TEXT SEGMENT:
● ● ● ● ●

Redirection-based SSO solutions?
kastork opened this issue · 4 comments
Hi,
Any ideas how this would all work with a redirection-based SSO protocol like CAS? In these systems, the login takes place on a page served by the IDP website (i.e., not your app), then your browser gets redirected back to your app with a token in the query string -- you never see the username / password, and couldn't do anything useful with it even if you did.
I am not sure, but how about this:
- you make your server respond with 401's instead of redirections, because it does not make sense to redirect a XHR request to a login page,
- once you catch the 401, open a new window with CAS login,
- in the meantime, your app can show a banner (instead of a login page),
- the banner can display a message with a button like "please click me once you are signed in", additionally you can ping your server every few seconds in a background to check if your user had done it already,
- user provides credentials in a CAS login page of a foreign service provider, once they are done, the foreign service provider redirects back to a page of your choice, so you can prepare some nice "welcome back [user name]" with a big red close button
Does it sound good? I have never done it, but why shouldn't it work this way?

● ● ● ● ●

Saved entries:
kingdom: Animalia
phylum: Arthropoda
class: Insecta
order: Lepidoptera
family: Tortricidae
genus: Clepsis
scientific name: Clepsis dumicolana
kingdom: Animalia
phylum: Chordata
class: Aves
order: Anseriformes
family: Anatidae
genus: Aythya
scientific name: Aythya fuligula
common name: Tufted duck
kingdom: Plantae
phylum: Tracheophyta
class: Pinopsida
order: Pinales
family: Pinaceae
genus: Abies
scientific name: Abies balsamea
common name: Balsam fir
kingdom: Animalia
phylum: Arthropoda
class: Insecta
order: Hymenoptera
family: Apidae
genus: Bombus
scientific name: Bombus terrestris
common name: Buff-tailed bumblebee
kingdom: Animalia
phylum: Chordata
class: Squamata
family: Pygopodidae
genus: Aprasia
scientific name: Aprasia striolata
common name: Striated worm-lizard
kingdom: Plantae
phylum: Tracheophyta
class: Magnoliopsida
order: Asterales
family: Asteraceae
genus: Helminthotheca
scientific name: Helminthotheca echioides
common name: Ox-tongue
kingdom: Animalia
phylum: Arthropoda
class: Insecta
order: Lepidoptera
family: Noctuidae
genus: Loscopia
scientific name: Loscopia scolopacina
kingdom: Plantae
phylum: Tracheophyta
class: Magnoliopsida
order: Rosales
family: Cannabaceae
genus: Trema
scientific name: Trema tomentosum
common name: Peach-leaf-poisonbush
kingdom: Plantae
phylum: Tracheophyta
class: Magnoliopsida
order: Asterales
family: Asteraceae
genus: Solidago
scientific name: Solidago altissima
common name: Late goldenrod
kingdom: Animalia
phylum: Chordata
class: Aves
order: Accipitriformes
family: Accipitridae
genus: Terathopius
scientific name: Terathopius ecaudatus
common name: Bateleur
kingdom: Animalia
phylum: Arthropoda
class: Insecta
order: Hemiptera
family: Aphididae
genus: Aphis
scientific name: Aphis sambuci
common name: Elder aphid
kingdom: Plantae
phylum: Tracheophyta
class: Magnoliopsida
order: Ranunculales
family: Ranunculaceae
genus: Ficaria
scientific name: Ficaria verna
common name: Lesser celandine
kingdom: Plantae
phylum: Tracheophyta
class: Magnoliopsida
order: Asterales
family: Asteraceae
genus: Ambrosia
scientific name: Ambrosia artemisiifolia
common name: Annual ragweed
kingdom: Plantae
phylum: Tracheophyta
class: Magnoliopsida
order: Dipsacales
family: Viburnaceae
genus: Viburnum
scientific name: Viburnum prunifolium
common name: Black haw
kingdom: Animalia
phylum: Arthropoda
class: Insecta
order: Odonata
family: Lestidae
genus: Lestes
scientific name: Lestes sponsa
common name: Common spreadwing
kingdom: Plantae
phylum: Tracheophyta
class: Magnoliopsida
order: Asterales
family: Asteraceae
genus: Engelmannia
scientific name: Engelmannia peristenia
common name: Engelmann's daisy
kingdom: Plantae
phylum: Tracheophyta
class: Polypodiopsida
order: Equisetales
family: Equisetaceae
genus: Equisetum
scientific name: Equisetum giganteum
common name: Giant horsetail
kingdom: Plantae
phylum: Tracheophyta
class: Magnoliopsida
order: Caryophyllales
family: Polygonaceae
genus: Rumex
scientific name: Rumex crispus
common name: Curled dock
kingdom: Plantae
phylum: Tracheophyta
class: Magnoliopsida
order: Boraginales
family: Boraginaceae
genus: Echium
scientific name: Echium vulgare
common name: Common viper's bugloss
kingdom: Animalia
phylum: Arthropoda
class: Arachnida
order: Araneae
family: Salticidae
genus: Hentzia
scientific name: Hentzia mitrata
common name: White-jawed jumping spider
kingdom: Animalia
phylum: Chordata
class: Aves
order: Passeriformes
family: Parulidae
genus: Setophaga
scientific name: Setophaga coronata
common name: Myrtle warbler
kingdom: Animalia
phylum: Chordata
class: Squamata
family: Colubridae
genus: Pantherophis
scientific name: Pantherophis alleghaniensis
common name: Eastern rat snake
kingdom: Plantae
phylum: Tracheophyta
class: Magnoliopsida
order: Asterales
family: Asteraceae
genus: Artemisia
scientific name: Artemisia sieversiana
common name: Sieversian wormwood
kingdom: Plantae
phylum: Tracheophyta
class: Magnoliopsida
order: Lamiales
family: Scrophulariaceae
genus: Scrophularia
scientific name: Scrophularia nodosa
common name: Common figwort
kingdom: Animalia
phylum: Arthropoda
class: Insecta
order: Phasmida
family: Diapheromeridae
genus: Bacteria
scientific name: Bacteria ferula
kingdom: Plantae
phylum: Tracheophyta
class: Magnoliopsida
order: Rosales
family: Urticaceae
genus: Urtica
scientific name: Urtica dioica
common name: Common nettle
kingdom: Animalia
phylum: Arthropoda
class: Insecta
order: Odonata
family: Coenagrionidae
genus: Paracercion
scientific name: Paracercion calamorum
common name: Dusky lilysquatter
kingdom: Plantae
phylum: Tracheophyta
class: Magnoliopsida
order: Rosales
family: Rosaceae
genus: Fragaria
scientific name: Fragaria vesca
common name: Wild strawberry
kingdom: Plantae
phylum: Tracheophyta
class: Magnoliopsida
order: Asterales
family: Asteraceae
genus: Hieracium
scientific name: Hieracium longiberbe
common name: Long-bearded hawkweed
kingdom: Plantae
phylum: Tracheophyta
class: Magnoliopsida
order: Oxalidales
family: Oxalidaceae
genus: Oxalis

● ● ● ● ●

WORK TASK 1: Transcribe the portion of the SSO discussion that opens with the words containing "I am not sure, but" and closes with "work this way?".
WORK TASK 2: In the SSO discussion, what should the server respond with instead of redirections?
WORK TASK 3: Resume the SSO discussion after its final sentence.
The entries were drawn from a separate source.

ANSWER SPACE 1:
I am not sure, but how about this:
- you make your server respond with 401's instead of redirections, because it does not make sense to redirect a XHR request to a login page,
- once you catch the 401, open a new window with CAS login,
- in the meantime, your app can show a banner (instead of a login page),
- the banner can display a message with a button like "please click me once you are signed in", additionally you can ping your server every few seconds in a background to check if your user had done it already,
- user provides credentials in a CAS login page of a foreign service provider, once they are done, the foreign service provider redirects back to a page of your choice, so you can prepare some nice "welcome back [user name]" with a big red close button
Does it sound good? I have never done it, but why shouldn't it work this way?

ANSWER SPACE 2: 401 responses.

ANSWER SPACE 3:
Hmm, maybe...
The redirect back from the IDP contains a token that you need to process -- this is a URL you define, but it is going to be in the window that went to the external URL. (Your client app isn't present in that window, and also the redirect is real, not an XHR request). I think that return trip would have to cause the client app to load in order to feed it the info needed for the rest of your system to work as designed. Maybe we're talking about multiple endpoints -- a token vendor endpoint that does the redirection dance but doesn't contain the SPA, when satisfied it redirects your browser to the real SPA with token data in the headers for consumption by your scheme.
Why this should be problem? Once the CAS service redirects back to your page, your app will establish a SSO cookie. After it happens, you can close that window, go back to your app and it will receive this cookie on next server call. Once you get redirected from CAS back to your app (it does not matter which browser window or tab it was), you are effectively authenticated.
It seems there is no need to relaunch your application. It can continue working. After you are authenticated, you can tell it to the authService.loginConfirmed([data],[configUpdater])
and it should resend all the failed requests, so your services and controllers won't even notice the login operation happened.